My boy is 1 yr old and he seems really skinny. I took him to the vet recently and he only weighs 63lbs. Ive been concerned about his weight for a while now since the vet told me he was supposed to fill out. I feed him purina dog chow because his breeder fed him that and i didnt want to change up his diet, but now i feel like i need to. What food brand do you guys recommend or what should i do about his weight? He has no health problems according to his vet, but it breaks my heart that he looks skinny. 
















Sent from Petguide.com Free App


----------



## Zookeep (May 17, 2012)

How tall is he (at the withers)? It is hard to tell from the pictures, but he does not look too skinny to me. He will fill out over time.

However, Purina Dog Chow is not a good choice and you should feed something better. A good place to start is Dog Food Reviews and Ratings | Dog Food Advisor. Look for the five and four star foods. Any of these will be a great improvement over what you are feeding now.


----------



## northgashepherds (Feb 23, 2013)

Mine do really well on Taste of the Wild, which is a healthy dog food brand ($47.99 for 30 lbs at my local Tractor Supply). One reason your dog could be thin is worms. Did your vet check him for worms? My male dog lost a ton of weight a few months ago; when I realized he had worms I dewormed him. He quickly gained weight afterwards.


----------



## Yennie (Aug 30, 2012)

I havent checked him for worms yet. He was already deworm and has all his shots and everything but in that case ill go to the vet and double check to see if anything's wrong with him. 

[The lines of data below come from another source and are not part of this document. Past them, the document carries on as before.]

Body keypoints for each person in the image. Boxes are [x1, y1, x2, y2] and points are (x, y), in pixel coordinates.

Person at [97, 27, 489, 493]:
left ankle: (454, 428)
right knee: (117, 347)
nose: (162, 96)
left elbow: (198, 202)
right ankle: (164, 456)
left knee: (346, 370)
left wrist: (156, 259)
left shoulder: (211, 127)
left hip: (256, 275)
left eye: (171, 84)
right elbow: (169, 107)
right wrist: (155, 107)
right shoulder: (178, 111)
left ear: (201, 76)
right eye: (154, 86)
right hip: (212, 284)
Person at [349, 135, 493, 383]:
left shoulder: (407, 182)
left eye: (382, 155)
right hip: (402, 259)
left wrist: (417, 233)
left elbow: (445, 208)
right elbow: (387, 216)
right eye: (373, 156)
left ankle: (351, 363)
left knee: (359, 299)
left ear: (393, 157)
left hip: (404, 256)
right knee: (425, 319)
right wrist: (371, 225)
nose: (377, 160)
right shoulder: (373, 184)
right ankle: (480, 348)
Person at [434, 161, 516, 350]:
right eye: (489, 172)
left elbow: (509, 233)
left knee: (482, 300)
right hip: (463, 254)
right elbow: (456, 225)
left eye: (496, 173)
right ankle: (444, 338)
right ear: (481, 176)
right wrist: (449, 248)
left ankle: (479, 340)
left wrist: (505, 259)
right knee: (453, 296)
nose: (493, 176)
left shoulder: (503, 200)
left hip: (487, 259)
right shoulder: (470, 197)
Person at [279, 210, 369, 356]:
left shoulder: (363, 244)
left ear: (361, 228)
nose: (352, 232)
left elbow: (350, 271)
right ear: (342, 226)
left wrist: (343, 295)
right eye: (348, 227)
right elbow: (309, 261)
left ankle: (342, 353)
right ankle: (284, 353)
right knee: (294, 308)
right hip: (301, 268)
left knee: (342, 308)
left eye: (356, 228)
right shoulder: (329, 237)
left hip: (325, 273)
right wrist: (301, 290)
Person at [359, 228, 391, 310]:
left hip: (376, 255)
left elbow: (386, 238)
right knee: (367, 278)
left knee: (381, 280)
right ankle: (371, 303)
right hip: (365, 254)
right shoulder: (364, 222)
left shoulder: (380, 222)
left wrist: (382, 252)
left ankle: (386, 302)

Im not sure how tall he is really. Im like 5 ft so hes about 3 standing on all fours. Sorry im bad at this.


----------



## fredh (Sep 10, 2013)

I give Jake Royal Canin, Adult Large Breed. Good Vet Approved Nutrition and there is even a Picture of a GSD on the Bag!


----------



## Apoolutz (Jan 19, 2013)

I don't want to sound rude but you want to go by the ingredients in the food not the picture on the bag. Lol


----------



## Switchblade906 (May 5, 2012)

I feed Orijen. Depending on how large your dog is he might not need to weigh more then he does; also GSD don't really fill out until they are 2-3 years. My dog Zoey is 1y7m's and she's only 62 lbs.


----------



## AgilityAce (Sep 13, 2013)

Apoolutz said:


> I don't want to sound rude but you want to go by the ingredients in the food not the picture on the bag. Lol


I don't wanna sound rude either, but when you say "ingredients" you are looking at it from the human perspective.

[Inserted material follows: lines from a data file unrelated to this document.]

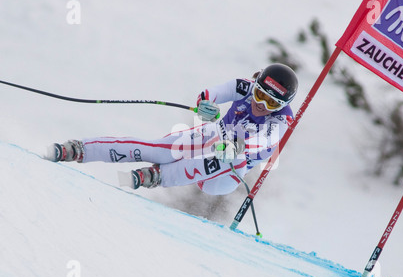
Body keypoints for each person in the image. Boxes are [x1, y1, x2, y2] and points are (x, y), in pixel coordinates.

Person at [47, 63, 298, 196]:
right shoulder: (244, 86)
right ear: (255, 85)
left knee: (233, 157)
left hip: (226, 176)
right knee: (157, 149)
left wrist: (237, 146)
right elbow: (212, 92)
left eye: (273, 102)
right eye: (259, 95)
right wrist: (205, 103)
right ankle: (79, 149)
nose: (262, 104)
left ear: (283, 105)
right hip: (214, 138)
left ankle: (160, 177)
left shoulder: (282, 120)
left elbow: (265, 141)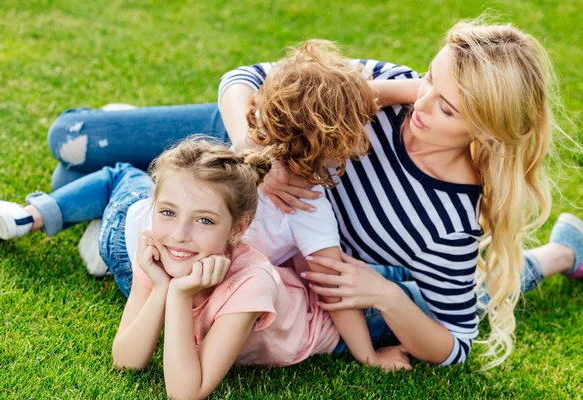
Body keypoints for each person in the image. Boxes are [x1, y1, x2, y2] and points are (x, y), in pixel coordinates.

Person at [41, 20, 581, 368]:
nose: (423, 102)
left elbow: (455, 344)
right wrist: (256, 157)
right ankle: (156, 169)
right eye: (431, 79)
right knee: (68, 143)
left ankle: (559, 254)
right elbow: (245, 78)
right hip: (244, 136)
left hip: (301, 250)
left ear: (486, 130)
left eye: (448, 108)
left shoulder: (447, 222)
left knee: (438, 294)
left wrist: (383, 294)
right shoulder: (396, 89)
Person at [0, 137, 427, 400]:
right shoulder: (156, 248)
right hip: (293, 286)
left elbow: (187, 391)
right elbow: (126, 360)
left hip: (320, 322)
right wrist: (162, 288)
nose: (179, 236)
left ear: (239, 230)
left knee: (422, 297)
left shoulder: (250, 281)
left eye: (205, 221)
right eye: (168, 212)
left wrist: (175, 296)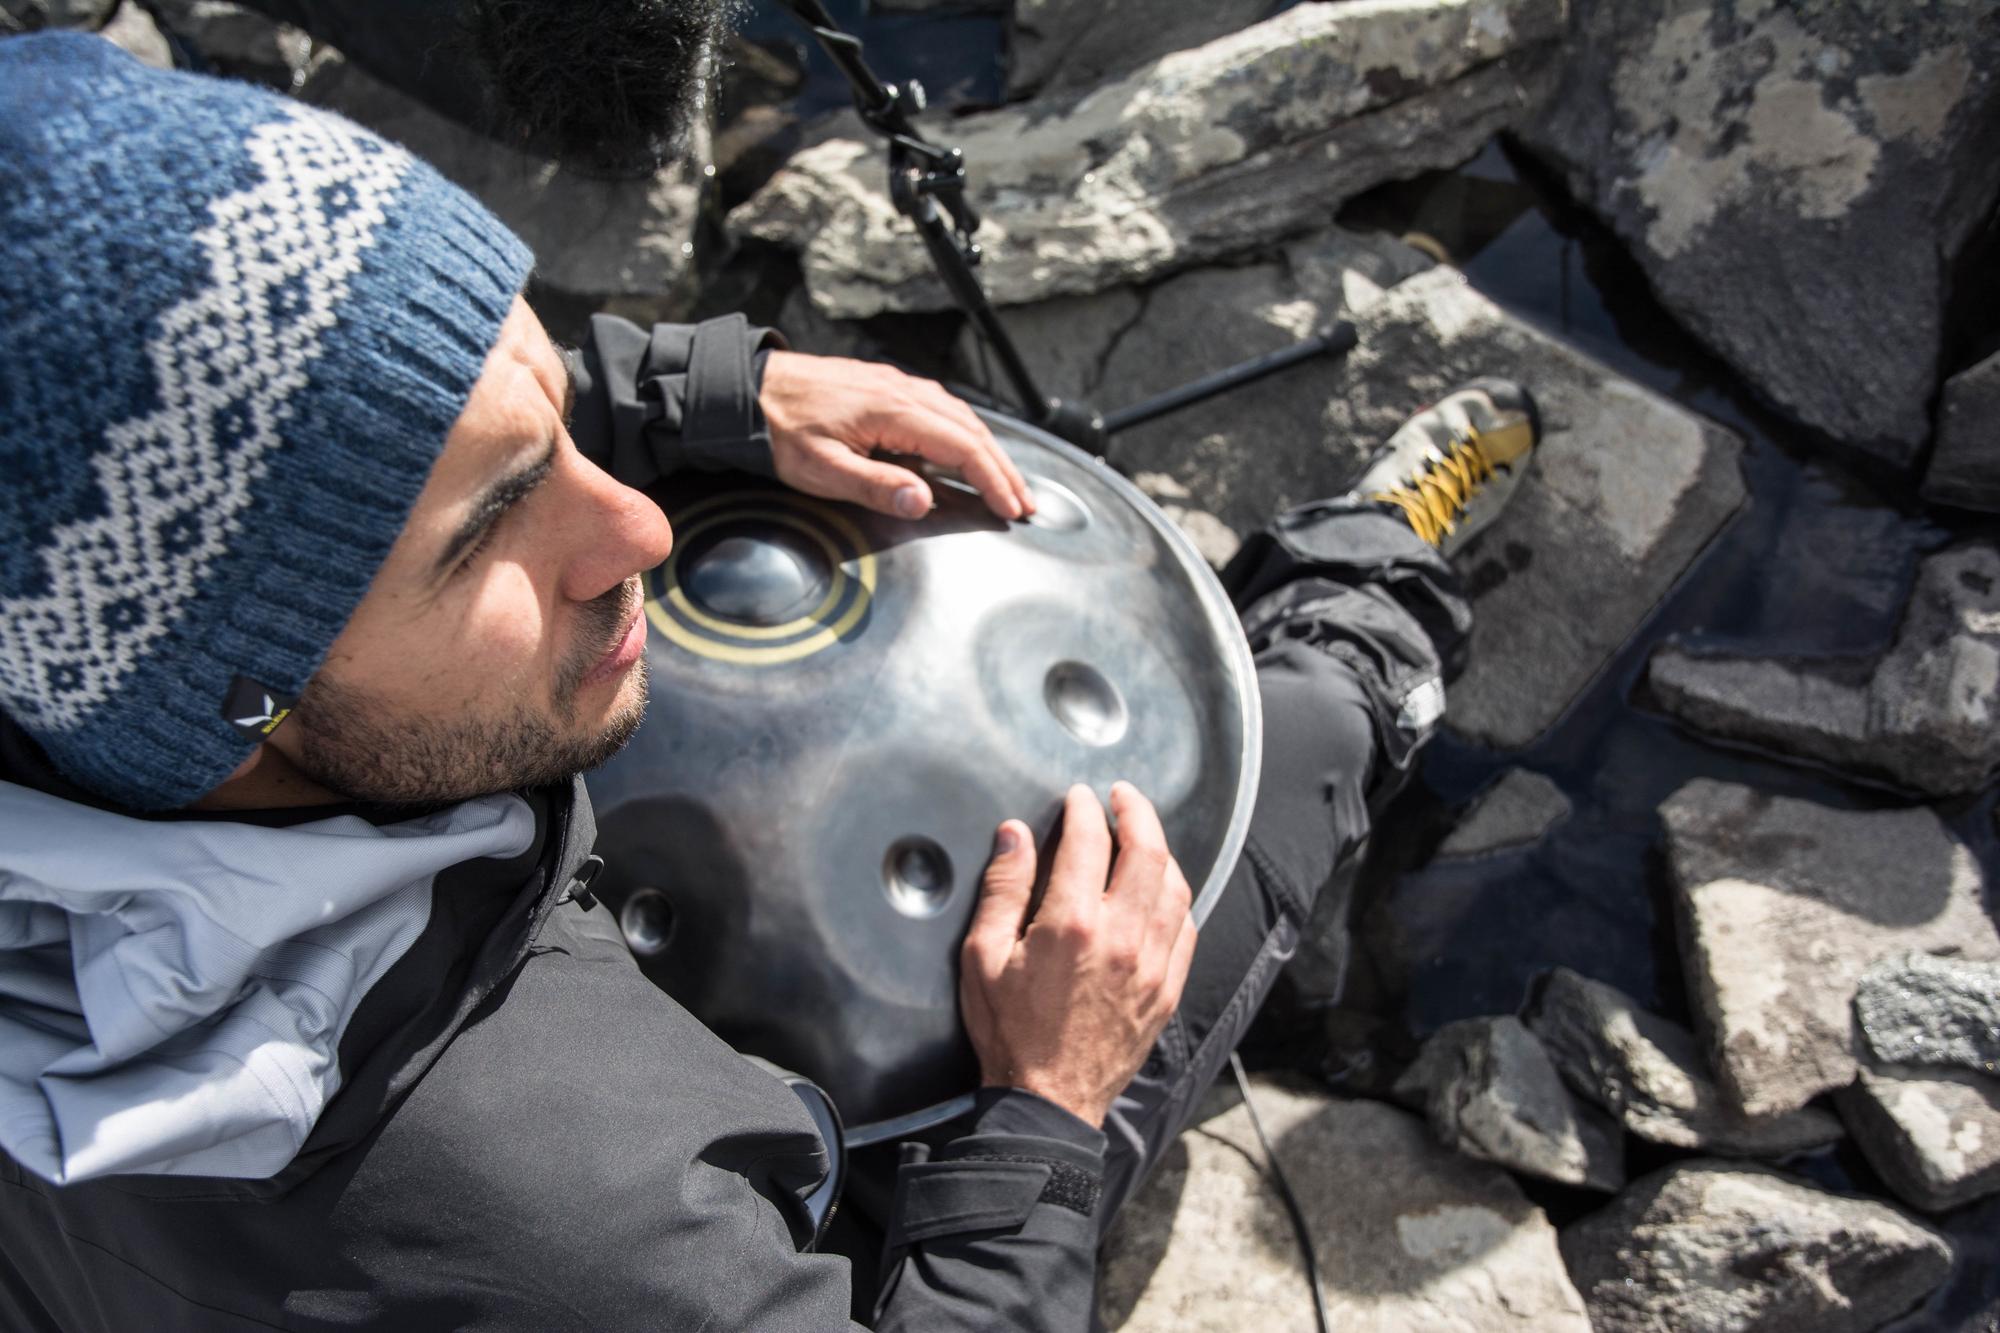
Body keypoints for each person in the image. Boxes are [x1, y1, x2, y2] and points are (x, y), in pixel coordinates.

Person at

Ingredients don't always equate to nutrition, but ingredients always equate to marketing.

When Orijen lists like 13 fresh meat ingredients do you think most people know that those 13 ingredients are still only about 25% - 30% of the gross weight of the ingredients? That would equate to 3% - 5% of the finished product?

Given the choice, I would take RC expertise over Champion's lies.


----------



## Shade (Feb 20, 2012)

Personally I love Fromm and my dogs do too  I rotate them through the four star grain free line


----------



## s14roller (Nov 18, 2010)

Best food? Every dog is different, but arguably the best kibble out there is probably Orijen or Acana. 

Personally, I have had my dog on California Natural, Wellness CORE, Orijen, Acana and also have had her on Nature's Domain (Costco brand). For my dog, her weight, appearance, coat, etc are about the same with any of them, so now I stick with the Costco brands. 

I was paying I think $65-70 for Orijen for 25 lbs? The Nature's Domain is $33 for 30 lbs. If you do the math, it's roughly twice the cost. I'd justify it even if I saw some difference, but neither my wife nor I have seen it. 

On my mom's Pom, food made a huge difference. We had her on Natural Balance for 3 years and then tried Wellness CORE, the coat difference was night and day.

If you are concerned about weight, take a look at how many calories per cup your food currently has, and make sure the next one is higher.


----------